In 1976, he took the silver medal in the Olympic marathon.
Shorter was a premed student in college and he earned a law degree in 1974. But he was always drawn to running.
“It’s something I could really do well and loved to do, which is running,” said Shorter, 67, who was elected to the U.S. Olympic Hall of Fame in 1984. “I just decided to see how good I could get and where I might level off.
“I loved the training. I loved the competition. I loved the travel. I liked the feeling of getting better at something very quickly.”
His personal record in the marathon is a time of 2:10:30.
Like Rodgers, he is also looking forward to running here.
“This will be fun. It’s a great area, just a wonderful area,” said Shorter. “We’ll have some fun running. I’m certainly not going to run the whole marathon. I’m certainly not going to just stand around and watch it. I’ll be doing a bunch of running out there.”

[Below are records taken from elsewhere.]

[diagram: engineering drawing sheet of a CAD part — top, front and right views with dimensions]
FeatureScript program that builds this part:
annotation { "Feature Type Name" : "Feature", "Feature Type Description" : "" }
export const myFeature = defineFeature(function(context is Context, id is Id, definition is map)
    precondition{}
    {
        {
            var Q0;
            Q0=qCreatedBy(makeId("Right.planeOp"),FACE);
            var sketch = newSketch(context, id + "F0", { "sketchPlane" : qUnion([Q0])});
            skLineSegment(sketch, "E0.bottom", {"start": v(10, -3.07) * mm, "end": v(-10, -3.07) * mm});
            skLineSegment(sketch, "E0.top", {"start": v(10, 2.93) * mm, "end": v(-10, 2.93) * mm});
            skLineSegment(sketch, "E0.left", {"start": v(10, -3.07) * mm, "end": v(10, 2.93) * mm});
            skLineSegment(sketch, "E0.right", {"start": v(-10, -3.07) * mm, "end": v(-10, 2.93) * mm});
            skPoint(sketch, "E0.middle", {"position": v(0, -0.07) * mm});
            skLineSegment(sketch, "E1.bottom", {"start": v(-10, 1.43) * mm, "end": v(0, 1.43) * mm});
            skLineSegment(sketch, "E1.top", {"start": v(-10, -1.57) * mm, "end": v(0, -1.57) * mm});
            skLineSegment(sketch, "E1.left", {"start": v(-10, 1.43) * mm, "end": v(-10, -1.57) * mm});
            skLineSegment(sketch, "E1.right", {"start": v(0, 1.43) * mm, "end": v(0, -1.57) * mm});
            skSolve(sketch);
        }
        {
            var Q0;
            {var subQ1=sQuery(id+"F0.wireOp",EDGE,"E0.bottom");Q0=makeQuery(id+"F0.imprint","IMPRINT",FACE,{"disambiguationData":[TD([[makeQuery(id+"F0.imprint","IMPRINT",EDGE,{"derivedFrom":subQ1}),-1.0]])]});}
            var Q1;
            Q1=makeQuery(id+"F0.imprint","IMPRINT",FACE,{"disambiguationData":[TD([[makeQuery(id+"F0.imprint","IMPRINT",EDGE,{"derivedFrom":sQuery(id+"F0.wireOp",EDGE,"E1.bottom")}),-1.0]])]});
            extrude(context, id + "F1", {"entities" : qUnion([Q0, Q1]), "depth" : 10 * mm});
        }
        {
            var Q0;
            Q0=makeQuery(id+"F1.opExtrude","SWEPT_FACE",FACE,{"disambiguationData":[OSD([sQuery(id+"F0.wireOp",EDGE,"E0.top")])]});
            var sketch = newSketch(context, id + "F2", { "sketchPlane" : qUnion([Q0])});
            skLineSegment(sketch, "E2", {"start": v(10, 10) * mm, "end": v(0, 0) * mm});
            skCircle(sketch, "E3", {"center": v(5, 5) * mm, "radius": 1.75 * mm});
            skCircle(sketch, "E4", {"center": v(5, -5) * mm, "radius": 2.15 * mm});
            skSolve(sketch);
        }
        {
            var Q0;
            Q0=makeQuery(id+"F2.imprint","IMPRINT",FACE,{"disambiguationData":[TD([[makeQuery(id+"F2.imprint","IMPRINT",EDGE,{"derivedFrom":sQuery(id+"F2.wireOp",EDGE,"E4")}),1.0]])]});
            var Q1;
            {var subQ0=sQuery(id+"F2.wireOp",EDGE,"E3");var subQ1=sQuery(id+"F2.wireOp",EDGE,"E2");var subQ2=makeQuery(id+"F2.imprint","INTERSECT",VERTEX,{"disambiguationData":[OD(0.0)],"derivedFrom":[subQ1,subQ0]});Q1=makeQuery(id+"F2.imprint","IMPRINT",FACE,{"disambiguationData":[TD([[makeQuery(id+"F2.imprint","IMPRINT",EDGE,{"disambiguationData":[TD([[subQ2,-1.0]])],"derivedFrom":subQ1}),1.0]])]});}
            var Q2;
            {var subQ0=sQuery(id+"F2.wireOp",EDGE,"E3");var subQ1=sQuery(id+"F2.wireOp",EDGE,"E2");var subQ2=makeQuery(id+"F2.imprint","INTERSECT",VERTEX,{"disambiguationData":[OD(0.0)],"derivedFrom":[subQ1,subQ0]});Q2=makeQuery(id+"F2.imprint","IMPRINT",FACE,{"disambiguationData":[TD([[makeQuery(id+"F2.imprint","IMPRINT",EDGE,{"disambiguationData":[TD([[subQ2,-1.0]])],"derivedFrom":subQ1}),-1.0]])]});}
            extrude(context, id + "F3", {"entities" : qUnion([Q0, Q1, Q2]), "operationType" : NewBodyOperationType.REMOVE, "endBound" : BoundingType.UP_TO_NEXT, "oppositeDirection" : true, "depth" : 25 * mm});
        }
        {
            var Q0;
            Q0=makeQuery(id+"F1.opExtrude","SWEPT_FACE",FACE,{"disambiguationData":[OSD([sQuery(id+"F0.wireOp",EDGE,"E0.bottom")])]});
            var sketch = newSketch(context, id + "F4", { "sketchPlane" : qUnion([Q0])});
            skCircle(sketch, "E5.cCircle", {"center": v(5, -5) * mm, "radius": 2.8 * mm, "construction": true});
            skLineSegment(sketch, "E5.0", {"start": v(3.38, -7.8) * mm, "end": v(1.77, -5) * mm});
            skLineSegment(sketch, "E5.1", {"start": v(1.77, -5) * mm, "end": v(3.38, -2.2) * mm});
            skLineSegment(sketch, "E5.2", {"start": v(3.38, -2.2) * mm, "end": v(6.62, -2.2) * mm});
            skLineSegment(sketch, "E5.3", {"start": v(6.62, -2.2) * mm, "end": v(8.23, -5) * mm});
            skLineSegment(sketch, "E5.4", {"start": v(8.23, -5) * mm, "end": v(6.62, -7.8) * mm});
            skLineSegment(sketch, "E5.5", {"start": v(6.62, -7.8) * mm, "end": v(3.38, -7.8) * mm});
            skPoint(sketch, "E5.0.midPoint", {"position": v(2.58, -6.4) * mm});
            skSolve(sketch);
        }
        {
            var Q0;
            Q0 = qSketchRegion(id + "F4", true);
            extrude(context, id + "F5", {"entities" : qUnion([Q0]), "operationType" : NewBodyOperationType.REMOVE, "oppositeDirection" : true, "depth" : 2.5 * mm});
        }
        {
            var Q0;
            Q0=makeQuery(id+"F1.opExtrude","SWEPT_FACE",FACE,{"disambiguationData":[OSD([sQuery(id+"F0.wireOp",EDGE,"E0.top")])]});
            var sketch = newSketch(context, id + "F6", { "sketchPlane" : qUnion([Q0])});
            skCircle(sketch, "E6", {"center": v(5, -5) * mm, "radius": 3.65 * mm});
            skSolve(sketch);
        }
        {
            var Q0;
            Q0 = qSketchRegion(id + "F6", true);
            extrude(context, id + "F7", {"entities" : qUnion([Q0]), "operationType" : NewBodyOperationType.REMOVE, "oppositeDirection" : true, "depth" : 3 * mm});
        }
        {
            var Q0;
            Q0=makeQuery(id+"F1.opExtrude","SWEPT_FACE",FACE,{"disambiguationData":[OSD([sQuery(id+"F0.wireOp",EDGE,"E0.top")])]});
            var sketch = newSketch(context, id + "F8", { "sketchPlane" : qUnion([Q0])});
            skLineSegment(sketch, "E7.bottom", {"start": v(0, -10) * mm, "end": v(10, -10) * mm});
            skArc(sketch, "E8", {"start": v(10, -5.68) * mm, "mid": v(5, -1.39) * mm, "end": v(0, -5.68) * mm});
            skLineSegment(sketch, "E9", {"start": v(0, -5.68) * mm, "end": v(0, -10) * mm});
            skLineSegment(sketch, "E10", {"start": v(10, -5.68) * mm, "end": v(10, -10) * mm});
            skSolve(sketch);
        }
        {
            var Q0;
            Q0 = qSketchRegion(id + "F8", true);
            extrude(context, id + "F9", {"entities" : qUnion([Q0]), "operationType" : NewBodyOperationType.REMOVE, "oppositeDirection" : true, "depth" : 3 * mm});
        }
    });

Kardong Stanford record-holder
Kardong set Stanford school records for 2, 3 and 6 miles. He ran his first marathon in 1972 in a time of 2:18:06. He finished fourth in the 1976 Olympics with a personal best of 2:11:16.
He was a founding member and a past president of the Association of Road Racing Athletes and is a past president of the Road Runner’s Club of America.
“Don was truly one of the best runners in the ‘70s,” said Shorter. “Even though he didn’t win major races, he was very close. He was a tremendous athlete.”